Apesar disso, a ONU alerta que a meta de eliminar a AIDS como ameaça à saúde pública até 2030 está ameaçada. Embora o número de mortes relacionadas à doença esteja no menor patamar dos últimos 30 anos, o relatório aponta que o enfraquecimento das políticas de prevenção e a redução dos investimentos internacionais colocam milhões de pessoas em situação de maior risco.

O Brasil continua sendo reconhecido internacionalmente pelo acesso gratuito ao tratamento oferecido pelo Sistema Único de Saúde (SUS), mas também figura entre os 21 países que registraram aumento no número de novos casos de HIV, sinalizando que o controle da epidemia enfrenta novos desafios.

Especialistas apontam que um dos fatores para o crescimento das infecções é a falsa sensação de segurança em relação ao vírus. As novas gerações não vivenciaram o período mais crítico da epidemia, nas décadas de 1980 e 1990, quando a AIDS apresentava alta mortalidade e poucas opções de tratamento. Com a eficácia dos medicamentos atuais, parte da população passou a enxergar o HIV como uma condição de fácil controle, reduzindo a adesão ao uso de preservativos.

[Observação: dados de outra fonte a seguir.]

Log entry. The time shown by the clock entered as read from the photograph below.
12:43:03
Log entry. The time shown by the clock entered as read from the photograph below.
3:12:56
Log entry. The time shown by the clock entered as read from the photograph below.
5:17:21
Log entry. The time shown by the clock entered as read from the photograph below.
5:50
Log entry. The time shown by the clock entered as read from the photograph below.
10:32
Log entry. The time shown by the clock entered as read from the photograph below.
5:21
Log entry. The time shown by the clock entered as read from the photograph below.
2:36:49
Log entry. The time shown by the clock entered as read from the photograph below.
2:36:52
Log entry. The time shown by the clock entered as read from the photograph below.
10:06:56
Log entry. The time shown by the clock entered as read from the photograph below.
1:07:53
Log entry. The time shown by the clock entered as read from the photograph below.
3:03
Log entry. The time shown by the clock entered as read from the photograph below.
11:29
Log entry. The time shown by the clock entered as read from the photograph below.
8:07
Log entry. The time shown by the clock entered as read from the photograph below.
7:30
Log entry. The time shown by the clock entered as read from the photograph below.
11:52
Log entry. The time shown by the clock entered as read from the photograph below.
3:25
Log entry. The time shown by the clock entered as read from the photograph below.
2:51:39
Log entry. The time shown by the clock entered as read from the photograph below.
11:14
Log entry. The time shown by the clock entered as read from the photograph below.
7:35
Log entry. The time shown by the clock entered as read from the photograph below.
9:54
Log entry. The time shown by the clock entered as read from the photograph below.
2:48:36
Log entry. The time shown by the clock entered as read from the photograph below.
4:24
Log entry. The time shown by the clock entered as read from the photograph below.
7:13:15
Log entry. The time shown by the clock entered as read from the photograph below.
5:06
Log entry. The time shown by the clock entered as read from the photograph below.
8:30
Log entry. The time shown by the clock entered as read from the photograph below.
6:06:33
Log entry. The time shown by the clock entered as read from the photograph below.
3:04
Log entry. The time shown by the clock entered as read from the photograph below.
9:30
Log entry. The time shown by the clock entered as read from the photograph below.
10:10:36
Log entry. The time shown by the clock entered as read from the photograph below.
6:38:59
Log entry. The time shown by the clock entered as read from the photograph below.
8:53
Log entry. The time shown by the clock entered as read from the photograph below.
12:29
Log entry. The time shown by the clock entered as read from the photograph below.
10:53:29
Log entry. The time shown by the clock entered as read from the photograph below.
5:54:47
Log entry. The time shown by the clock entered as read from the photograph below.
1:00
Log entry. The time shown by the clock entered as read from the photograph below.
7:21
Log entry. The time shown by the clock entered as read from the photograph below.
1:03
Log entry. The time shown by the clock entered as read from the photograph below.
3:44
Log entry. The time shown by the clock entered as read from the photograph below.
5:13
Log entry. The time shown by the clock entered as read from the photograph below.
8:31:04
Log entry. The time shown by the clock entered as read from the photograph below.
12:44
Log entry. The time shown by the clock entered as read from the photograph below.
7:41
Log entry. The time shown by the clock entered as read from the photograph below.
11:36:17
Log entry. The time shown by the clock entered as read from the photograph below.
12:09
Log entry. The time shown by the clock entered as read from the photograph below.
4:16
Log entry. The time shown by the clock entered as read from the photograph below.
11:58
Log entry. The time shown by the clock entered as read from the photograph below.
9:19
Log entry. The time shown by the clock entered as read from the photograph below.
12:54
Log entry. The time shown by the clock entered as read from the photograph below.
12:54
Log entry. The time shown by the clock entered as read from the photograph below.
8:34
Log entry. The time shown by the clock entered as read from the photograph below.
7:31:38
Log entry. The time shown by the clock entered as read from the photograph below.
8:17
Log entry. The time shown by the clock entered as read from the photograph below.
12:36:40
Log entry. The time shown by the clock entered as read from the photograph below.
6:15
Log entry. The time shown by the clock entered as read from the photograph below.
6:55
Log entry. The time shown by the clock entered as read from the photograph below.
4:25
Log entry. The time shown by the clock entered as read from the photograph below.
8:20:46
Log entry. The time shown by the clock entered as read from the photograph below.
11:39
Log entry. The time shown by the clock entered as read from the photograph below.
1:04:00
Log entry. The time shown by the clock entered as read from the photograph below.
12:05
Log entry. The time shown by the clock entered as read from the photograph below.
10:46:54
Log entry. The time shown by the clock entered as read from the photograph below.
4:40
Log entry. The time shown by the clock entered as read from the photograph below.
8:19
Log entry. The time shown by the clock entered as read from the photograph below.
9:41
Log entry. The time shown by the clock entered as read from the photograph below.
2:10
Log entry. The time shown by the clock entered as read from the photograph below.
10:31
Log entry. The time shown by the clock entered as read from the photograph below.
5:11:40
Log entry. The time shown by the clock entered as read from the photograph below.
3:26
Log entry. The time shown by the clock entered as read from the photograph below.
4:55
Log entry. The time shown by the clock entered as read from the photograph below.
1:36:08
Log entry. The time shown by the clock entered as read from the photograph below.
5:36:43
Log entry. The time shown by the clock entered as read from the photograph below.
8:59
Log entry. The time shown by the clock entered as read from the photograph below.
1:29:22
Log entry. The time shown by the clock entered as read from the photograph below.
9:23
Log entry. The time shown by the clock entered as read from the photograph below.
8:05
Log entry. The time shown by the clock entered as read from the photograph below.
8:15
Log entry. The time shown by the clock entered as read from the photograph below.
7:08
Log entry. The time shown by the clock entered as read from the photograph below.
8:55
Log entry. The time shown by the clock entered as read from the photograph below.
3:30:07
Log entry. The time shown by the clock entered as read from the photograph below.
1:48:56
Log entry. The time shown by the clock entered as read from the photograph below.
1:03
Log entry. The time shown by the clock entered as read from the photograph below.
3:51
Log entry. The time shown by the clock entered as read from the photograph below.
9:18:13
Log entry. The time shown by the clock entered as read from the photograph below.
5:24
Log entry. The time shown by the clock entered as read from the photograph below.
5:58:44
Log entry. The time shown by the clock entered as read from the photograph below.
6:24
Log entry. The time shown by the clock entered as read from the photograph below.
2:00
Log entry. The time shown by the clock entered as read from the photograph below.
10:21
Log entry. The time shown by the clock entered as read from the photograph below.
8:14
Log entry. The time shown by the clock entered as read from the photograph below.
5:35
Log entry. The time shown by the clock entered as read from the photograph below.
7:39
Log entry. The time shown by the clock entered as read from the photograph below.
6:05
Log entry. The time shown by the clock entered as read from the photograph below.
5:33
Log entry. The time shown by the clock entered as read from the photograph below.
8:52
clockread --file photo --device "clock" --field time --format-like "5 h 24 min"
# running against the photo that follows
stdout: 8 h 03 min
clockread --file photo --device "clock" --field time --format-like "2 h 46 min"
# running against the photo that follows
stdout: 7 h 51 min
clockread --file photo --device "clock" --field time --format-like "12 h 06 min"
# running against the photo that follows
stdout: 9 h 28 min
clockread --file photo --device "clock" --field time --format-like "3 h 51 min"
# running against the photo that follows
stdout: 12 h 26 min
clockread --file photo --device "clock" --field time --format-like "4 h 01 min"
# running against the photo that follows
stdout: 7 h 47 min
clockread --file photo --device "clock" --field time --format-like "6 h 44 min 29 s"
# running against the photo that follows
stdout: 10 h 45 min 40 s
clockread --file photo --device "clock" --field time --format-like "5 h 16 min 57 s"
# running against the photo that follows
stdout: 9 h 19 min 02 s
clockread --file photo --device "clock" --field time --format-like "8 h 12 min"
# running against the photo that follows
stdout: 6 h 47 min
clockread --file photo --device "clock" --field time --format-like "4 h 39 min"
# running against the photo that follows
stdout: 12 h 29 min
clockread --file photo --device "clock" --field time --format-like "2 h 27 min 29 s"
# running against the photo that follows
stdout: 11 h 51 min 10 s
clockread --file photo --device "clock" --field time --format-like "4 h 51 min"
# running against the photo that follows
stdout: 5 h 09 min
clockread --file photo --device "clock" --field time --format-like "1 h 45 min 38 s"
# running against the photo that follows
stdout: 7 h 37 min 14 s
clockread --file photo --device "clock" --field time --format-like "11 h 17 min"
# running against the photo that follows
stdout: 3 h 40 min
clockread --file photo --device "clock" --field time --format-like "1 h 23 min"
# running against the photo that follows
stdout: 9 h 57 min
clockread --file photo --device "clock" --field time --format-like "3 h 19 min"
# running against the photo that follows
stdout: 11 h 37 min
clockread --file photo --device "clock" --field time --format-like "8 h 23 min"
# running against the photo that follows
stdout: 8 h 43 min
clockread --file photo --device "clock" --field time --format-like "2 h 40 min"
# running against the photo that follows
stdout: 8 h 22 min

As desigualdades sociais também contribuem para o aumento dos casos. A infecção continua atingindo de forma mais intensa pessoas em situação de vulnerabilidade social, especialmente populações de baixa renda, pessoas pretas e pardas e indivíduos com menor escolaridade. Nessas condições, fatores como insegurança alimentar, dificuldades de acesso aos serviços de saúde e racismo estrutural podem dificultar tanto a prevenção quanto o diagnóstico e a continuidade do tratamento.

Outro ponto destacado por especialistas é a redução das campanhas permanentes de conscientização voltadas, principalmente, ao público jovem. A menor frequência de ações educativas e de incentivo à testagem favorece o diagnóstico tardio, já que muitas pessoas convivem com o vírus por anos sem apresentar sintomas, mantendo a cadeia de transmissão.

O perfil epidemiológico da infecção também mudou nos últimos anos. O crescimento de novos casos é observado principalmente entre pessoas de 15 a 34 anos, faixa etária que concentra grande parte das novas infecções. Ao mesmo tempo, o número de diagnósticos entre pessoas com mais de 60 anos também aumentou, refletindo a manutenção da vida sexual ativa sem a incorporação do uso regular de preservativos por parte dessa população.

Para o UNAIDS, reverter esse cenário depende da retomada dos investimentos em prevenção, da ampliação do acesso aos testes, do fortalecimento das políticas públicas e da redução das desigualdades que dificultam o acesso aos serviços de saúde. A organização ressalta que, embora a ciência tenha fornecido ferramentas eficazes para controlar a epidemia, o sucesso do enfrentamento ao HIV depende da continuidade das ações de prevenção e do compromisso dos governos com o financiamento dessas políticas.